Consignes:
1. Selon le texte source, combien d'habitants compte le village de Bonneval-sur-Arc ?
2. Résumez le texte source en deux phrases.
3. Recopiez à l'identique le passage du texte source qui commence par « Pour cela, je » et se termine par « humains ou non-humains. ».

Texte source:

▬▬▬

Pour cela, je souhaiterais vous présenter non pas l’ensemble du travail de l’agence, mais une sélection de bâtiments agricoles que nous avons construits ainsi que quelques études urbaines et agricoles. Celle-ci sera présentée sous le prisme de la thématique de ces Rencontres c’est-à-dire de la relation entre humains et non-humains. Cette interrogation pose d’ailleurs question en soi et il m’a semblé intéressant, après réflexion, de montrer en quoi dans notre travail nous pouvions allier ce qu’on pourrait définir comme étant humains ou non-humains.
Les cinq premiers projets retenus s’inscrivent dans des domaines, des perceptions et des thématiques agricoles et sont disséminés à l’échelle régionale. Ils s’articulent entre l’Auvergne et la zone agricole de Bonneval-sur-Arc située à 1800m d’altitude au fond des Alpes dans une vallée un peu perdue de Haute-Maurienne. Ensuite je présenterai la ferme de Vernand qui est le site sur lequel nous exerçons et qui nous sert surtout de terrain de jeu et de laboratoire d’expérimentations. Et enfin, j’aborderai des pistes d’études en cours qui insistent sur ces dynamiques urbaines et agricoles ainsi que sur les investissements, et un engagement possible de l’agriculture dans la revitalisation des centres-bourgs.
1/ Zone agricole pour neuf bâtiments d’élevage, Bonneval-sur-Arc (73 – Savoie) / 2012-2013
Le projet consiste en la création d’une zone agricole comprenant neuf bâtiments d’élevage (bovins lait, bovins allaitants, ovins et caprins) située à proximité du village de Bonneval-sur-Arc, dans la vallée de la Haute-Maurienne en Savoie. Le village peuplé de 300 habitants en accueille beaucoup plus en saisons hivernale et estivale. Le maître d’ouvrage était une communauté de communes qui a ensuite rétrocédé la zone agricole à la commune afin de la mettre en location auprès des agriculteurs. L’objectif visé par le programme était d’arriver à mettre en place un outil de maintien de l’agriculture dans un village de haute montagne.

▬▬▬

Lignes du corpus:

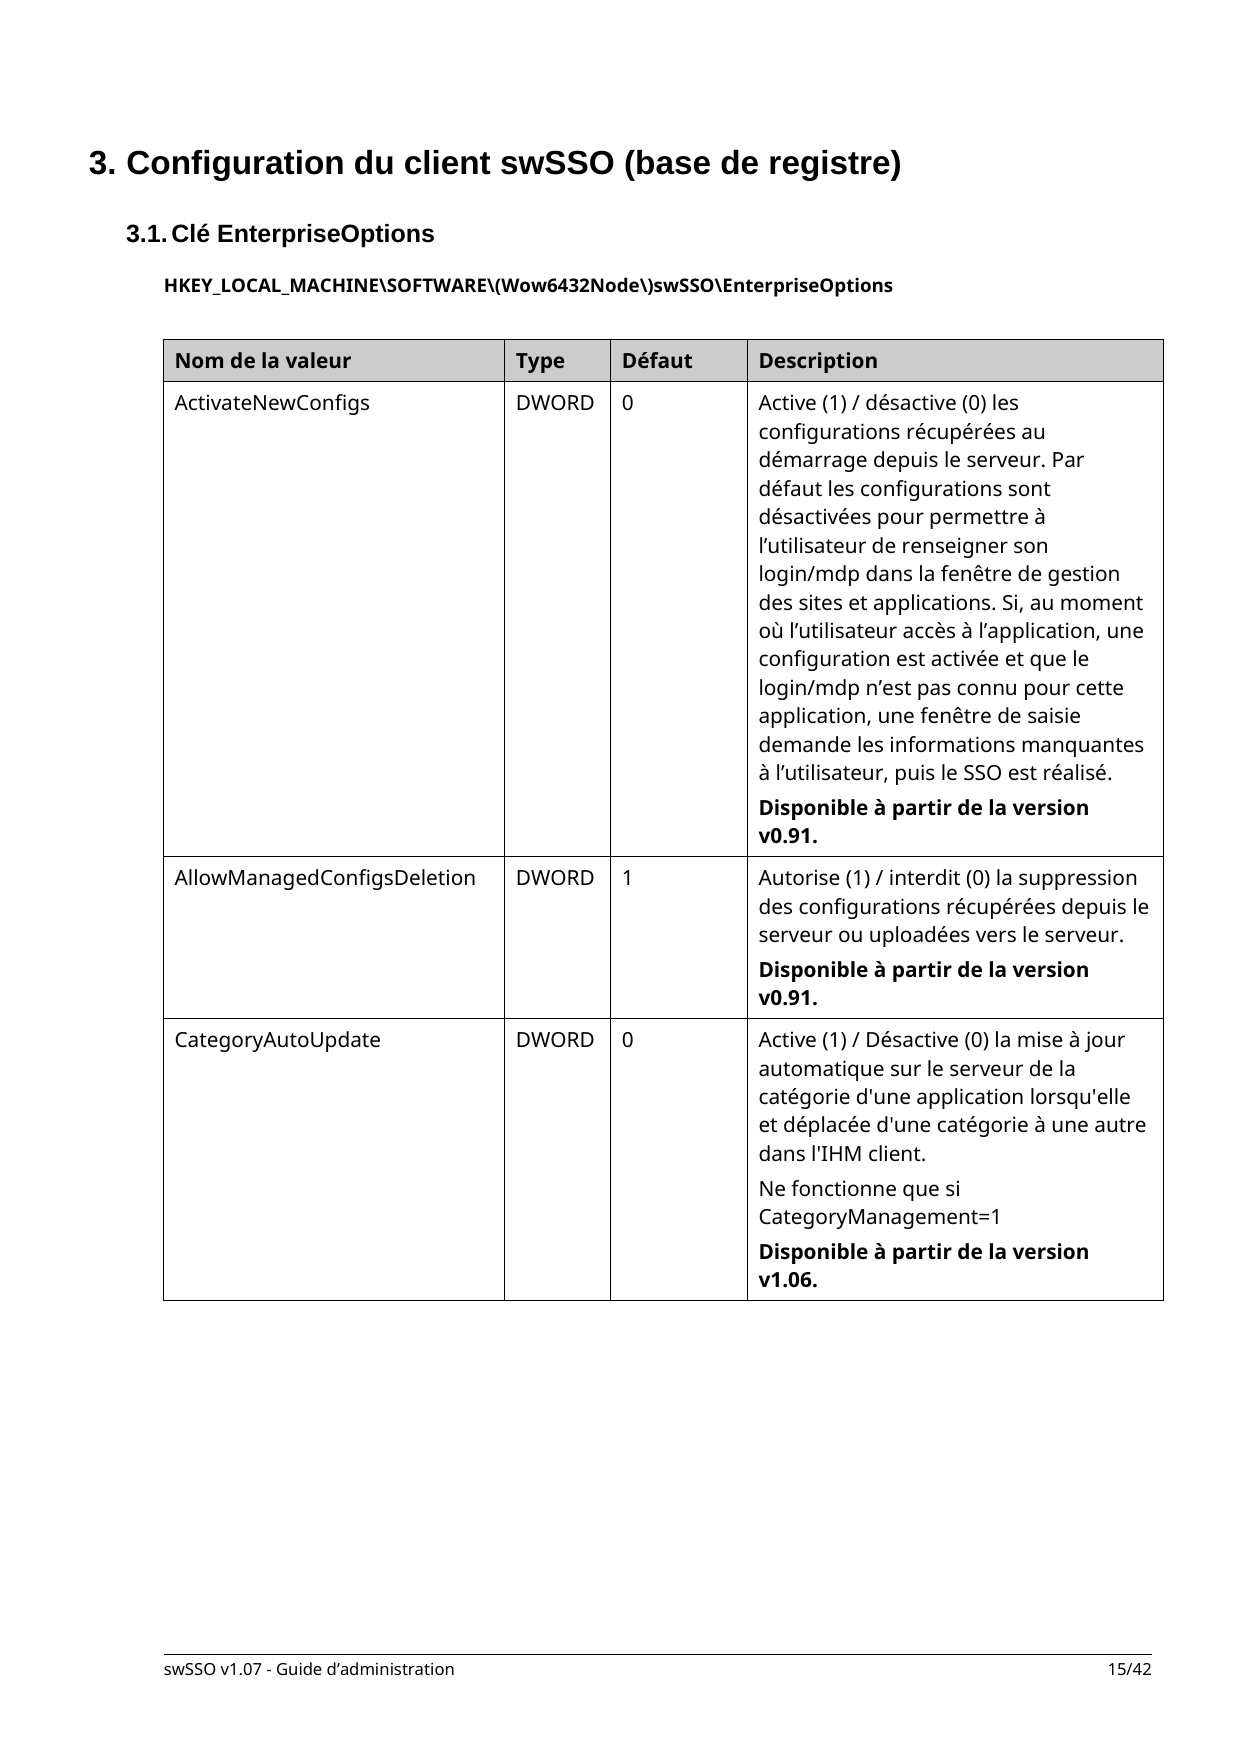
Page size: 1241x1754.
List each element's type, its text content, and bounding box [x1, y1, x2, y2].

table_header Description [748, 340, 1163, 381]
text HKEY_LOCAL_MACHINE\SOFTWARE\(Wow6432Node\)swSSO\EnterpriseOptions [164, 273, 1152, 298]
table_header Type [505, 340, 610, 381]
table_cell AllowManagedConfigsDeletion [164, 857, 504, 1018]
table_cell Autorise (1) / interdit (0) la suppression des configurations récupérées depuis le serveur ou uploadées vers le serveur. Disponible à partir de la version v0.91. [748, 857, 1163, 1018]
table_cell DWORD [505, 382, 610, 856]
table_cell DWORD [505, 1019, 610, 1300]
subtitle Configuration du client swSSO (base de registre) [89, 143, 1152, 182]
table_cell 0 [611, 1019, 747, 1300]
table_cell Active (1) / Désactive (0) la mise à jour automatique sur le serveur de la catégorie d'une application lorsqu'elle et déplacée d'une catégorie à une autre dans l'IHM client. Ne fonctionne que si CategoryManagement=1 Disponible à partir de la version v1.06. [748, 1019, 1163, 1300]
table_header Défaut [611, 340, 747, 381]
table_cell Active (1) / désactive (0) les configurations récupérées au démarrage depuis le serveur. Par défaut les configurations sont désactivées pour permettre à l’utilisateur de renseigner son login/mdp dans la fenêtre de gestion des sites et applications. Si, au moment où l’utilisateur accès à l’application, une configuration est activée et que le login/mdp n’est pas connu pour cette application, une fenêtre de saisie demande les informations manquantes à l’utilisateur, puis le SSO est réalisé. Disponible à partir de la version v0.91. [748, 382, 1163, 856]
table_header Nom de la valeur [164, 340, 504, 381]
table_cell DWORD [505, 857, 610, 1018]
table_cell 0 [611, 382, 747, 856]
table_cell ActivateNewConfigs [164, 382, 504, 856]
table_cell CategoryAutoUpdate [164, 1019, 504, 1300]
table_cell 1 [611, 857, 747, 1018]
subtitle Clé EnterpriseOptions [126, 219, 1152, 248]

▬▬▬

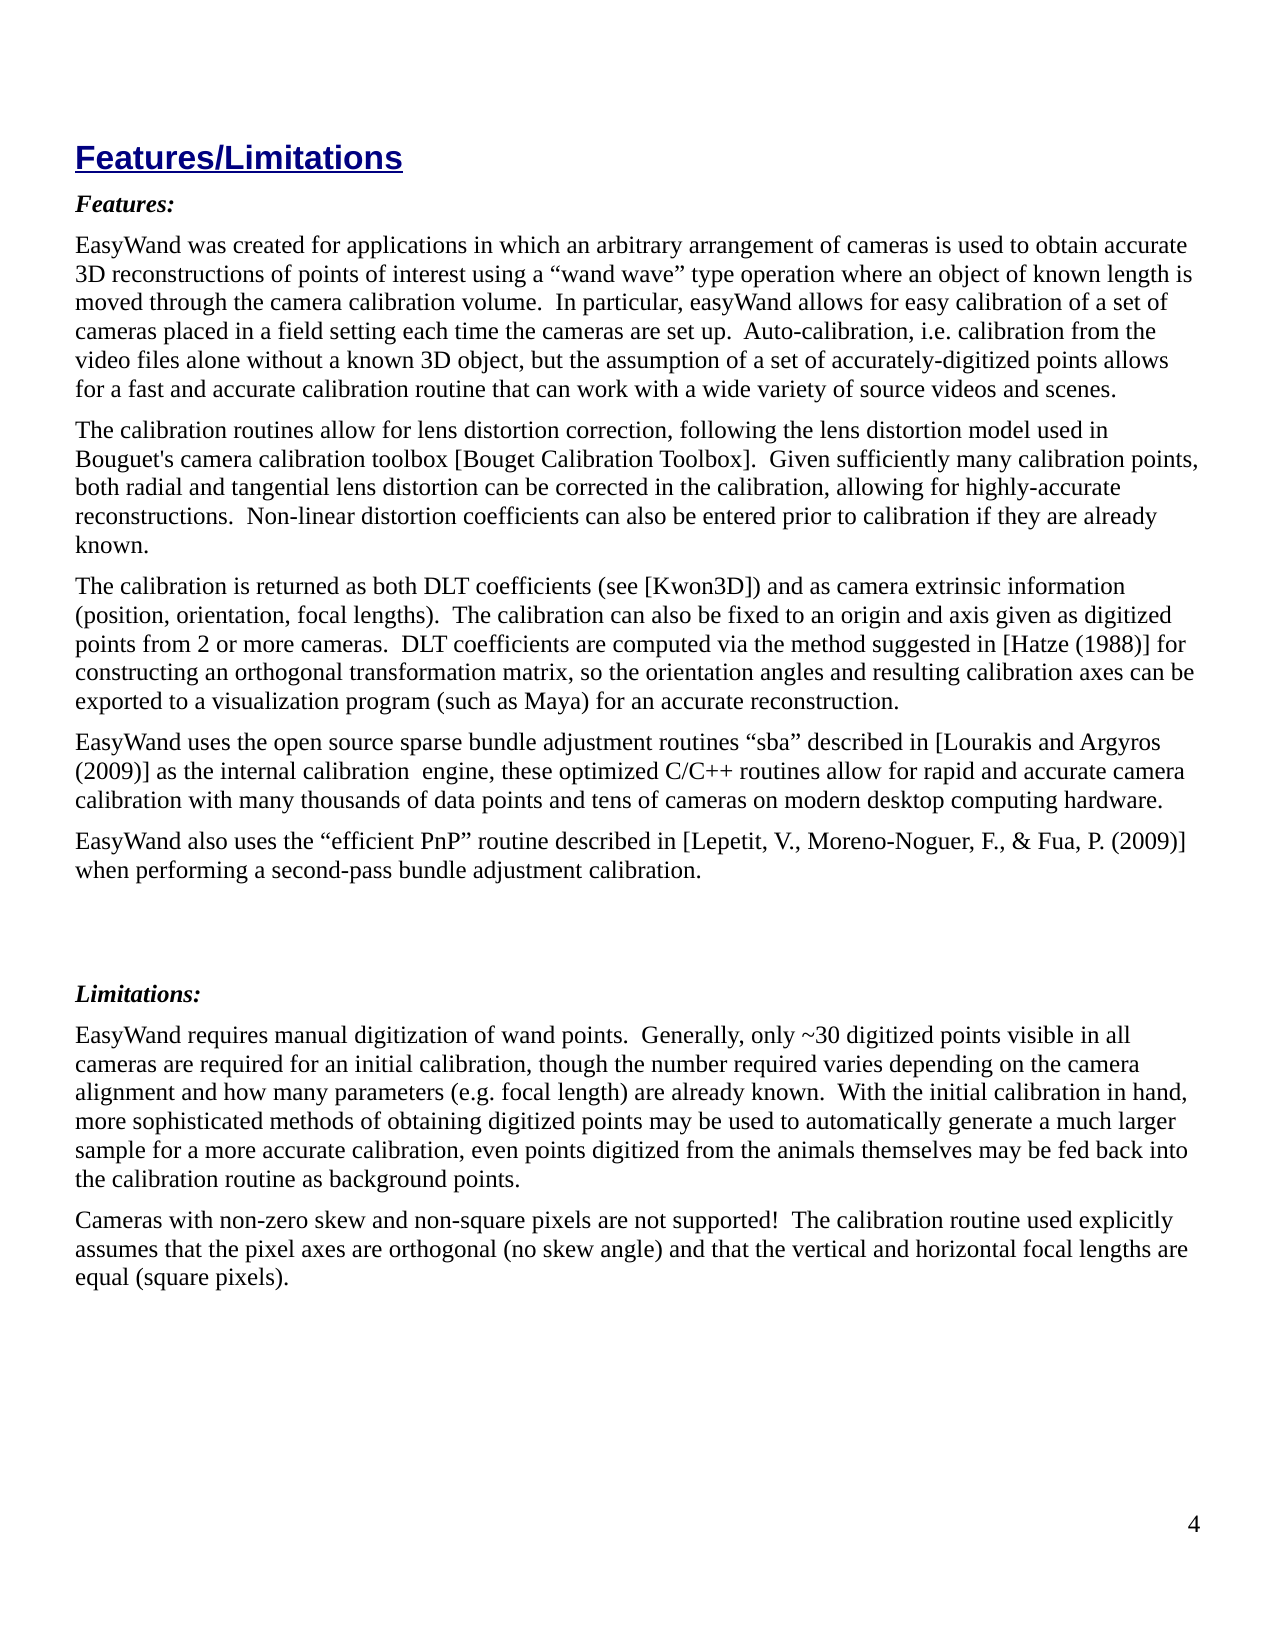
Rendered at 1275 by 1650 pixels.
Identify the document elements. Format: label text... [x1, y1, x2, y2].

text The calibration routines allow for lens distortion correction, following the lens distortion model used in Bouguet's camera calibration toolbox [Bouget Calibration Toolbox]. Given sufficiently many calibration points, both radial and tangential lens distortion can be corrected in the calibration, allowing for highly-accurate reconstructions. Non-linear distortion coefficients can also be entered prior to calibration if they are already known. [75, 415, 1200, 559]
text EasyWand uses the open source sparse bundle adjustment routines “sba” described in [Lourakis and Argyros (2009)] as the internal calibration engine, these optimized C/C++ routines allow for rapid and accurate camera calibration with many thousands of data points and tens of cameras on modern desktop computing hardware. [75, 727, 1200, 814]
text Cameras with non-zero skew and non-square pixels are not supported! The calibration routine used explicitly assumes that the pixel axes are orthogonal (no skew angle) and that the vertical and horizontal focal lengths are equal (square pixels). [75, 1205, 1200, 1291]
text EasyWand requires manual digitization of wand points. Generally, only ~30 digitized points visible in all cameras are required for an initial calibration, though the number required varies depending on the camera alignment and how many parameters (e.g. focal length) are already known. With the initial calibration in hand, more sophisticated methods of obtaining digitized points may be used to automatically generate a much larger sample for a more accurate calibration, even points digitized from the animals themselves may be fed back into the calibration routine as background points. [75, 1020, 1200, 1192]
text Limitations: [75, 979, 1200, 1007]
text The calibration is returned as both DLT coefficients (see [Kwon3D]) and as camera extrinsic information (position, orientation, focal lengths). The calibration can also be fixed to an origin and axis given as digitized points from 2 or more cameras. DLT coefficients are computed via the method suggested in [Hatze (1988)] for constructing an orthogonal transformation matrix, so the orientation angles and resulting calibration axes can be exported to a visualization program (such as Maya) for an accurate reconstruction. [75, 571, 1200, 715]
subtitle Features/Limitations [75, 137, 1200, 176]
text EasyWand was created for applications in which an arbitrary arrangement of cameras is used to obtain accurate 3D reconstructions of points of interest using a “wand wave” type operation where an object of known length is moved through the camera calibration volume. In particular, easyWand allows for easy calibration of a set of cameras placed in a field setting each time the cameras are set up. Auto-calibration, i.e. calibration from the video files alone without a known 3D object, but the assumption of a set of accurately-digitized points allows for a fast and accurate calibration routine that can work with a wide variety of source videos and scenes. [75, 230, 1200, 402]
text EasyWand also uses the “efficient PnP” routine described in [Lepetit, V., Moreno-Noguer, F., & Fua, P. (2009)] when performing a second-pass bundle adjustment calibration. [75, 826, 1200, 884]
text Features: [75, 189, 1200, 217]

▬▬▬

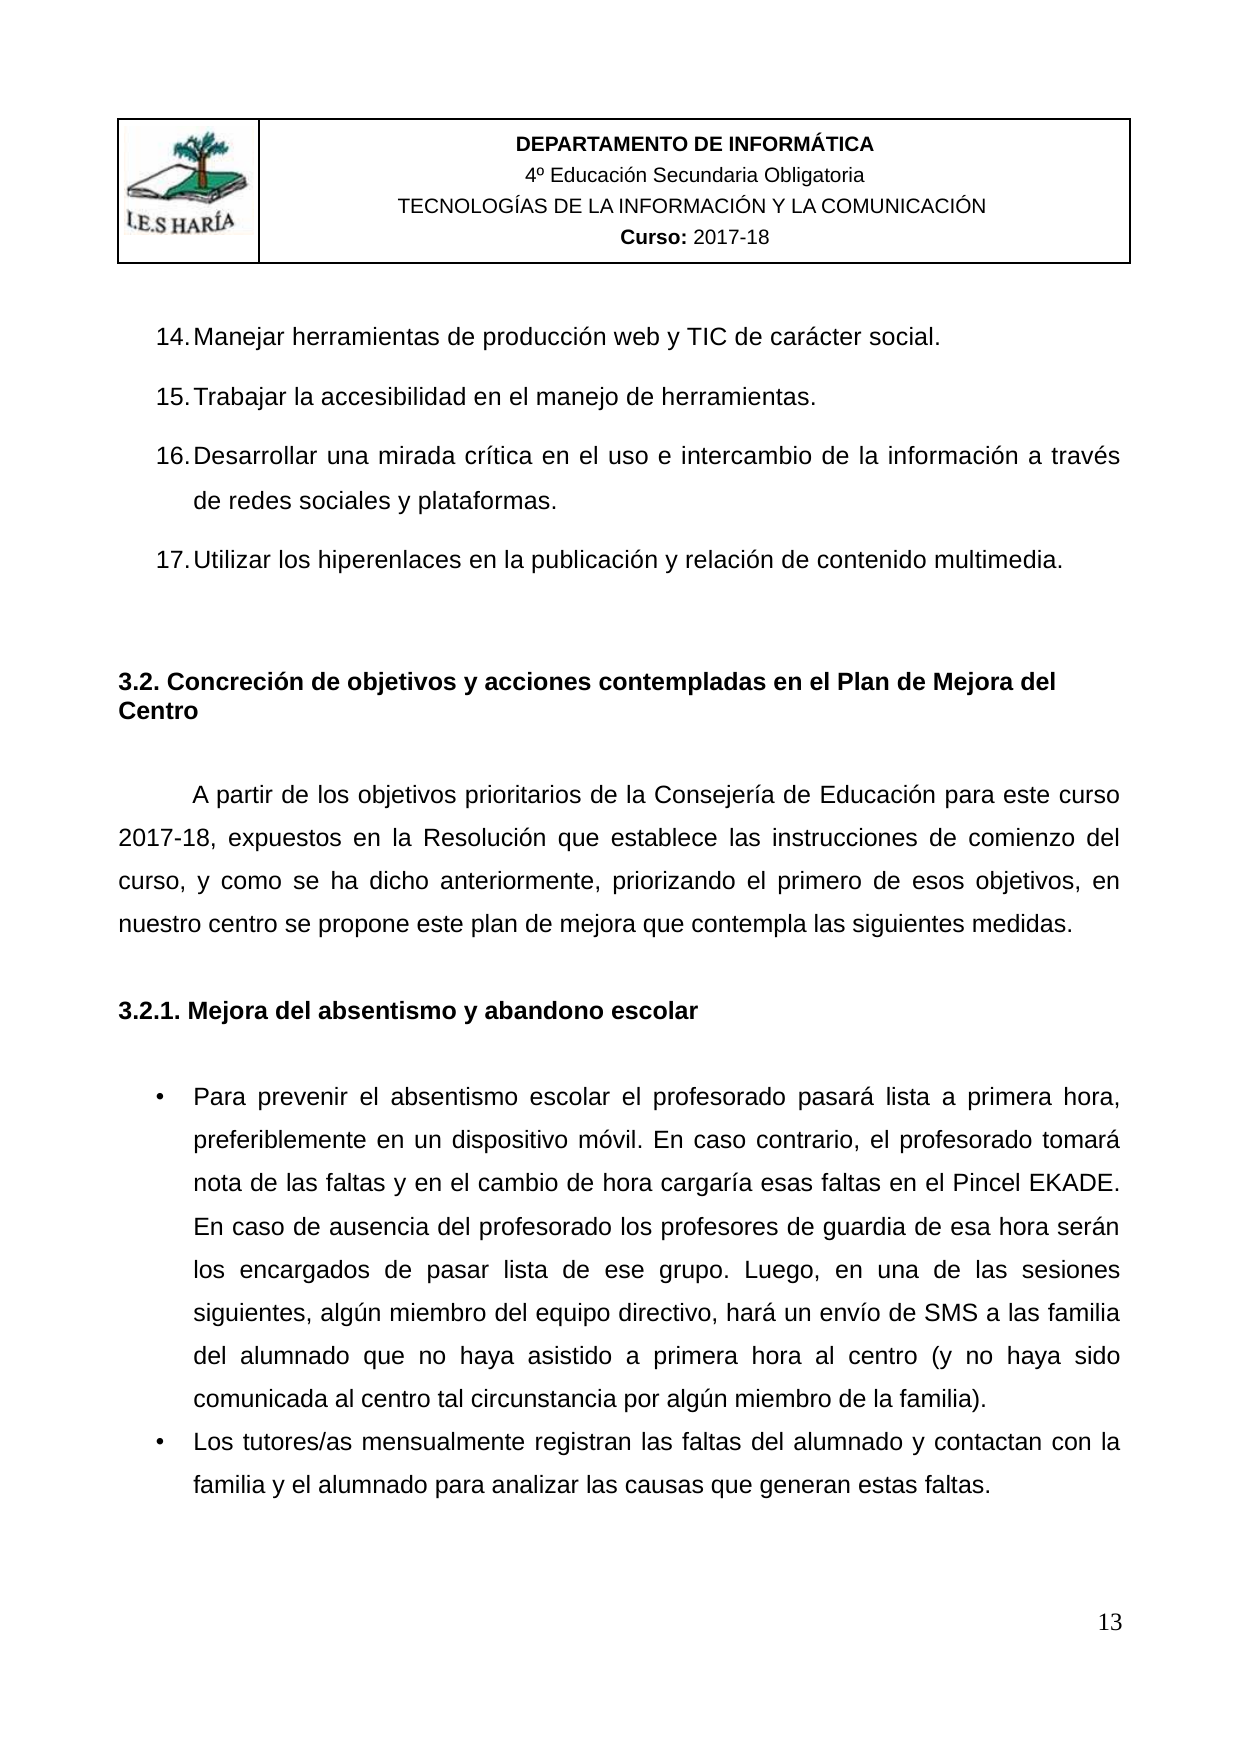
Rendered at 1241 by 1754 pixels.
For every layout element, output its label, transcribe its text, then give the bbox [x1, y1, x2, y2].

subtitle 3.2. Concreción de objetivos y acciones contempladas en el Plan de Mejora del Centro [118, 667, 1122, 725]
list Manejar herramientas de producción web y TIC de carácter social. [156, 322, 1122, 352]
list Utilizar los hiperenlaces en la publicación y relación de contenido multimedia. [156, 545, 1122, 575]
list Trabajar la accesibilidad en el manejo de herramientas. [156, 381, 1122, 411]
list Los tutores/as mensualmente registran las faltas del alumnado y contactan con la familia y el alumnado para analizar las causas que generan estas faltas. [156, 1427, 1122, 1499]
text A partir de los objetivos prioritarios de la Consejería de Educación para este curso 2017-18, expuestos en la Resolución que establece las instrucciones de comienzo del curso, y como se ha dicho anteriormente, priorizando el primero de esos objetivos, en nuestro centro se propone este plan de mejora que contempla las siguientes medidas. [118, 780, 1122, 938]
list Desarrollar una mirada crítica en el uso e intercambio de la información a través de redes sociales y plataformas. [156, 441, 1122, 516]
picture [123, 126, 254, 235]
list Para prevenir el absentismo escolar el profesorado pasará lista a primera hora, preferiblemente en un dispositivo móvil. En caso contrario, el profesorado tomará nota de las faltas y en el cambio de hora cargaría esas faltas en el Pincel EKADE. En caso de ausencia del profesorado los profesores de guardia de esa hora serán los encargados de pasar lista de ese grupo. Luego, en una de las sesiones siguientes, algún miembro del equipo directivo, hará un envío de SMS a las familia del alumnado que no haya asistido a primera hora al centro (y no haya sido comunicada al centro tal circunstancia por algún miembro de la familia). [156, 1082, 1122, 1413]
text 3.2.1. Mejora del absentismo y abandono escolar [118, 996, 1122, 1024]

▬▬▬

Résultats attendus:
1. Le village compte 300 habitants.

2. Le texte annonce la présentation d'une sélection de bâtiments agricoles et d'études urbaines et agricoles de l'agence, abordée sous l'angle de la relation entre humains et non-humains, avec cinq projets régionaux, la ferme de Vernand et des pistes d'études en cours. Le premier projet est une zone agricole de neuf bâtiments d'élevage près de Bonneval-sur-Arc, en Haute-Maurienne, conçue comme un outil de maintien de l'agriculture dans ce village de haute montagne.

3.
Pour cela, je souhaiterais vous présenter non pas l’ensemble du travail de l’agence, mais une sélection de bâtiments agricoles que nous avons construits ainsi que quelques études urbaines et agricoles. Celle-ci sera présentée sous le prisme de la thématique de ces Rencontres c’est-à-dire de la relation entre humains et non-humains. Cette interrogation pose d’ailleurs question en soi et il m’a semblé intéressant, après réflexion, de montrer en quoi dans notre travail nous pouvions allier ce qu’on pourrait définir comme étant humains ou non-humains.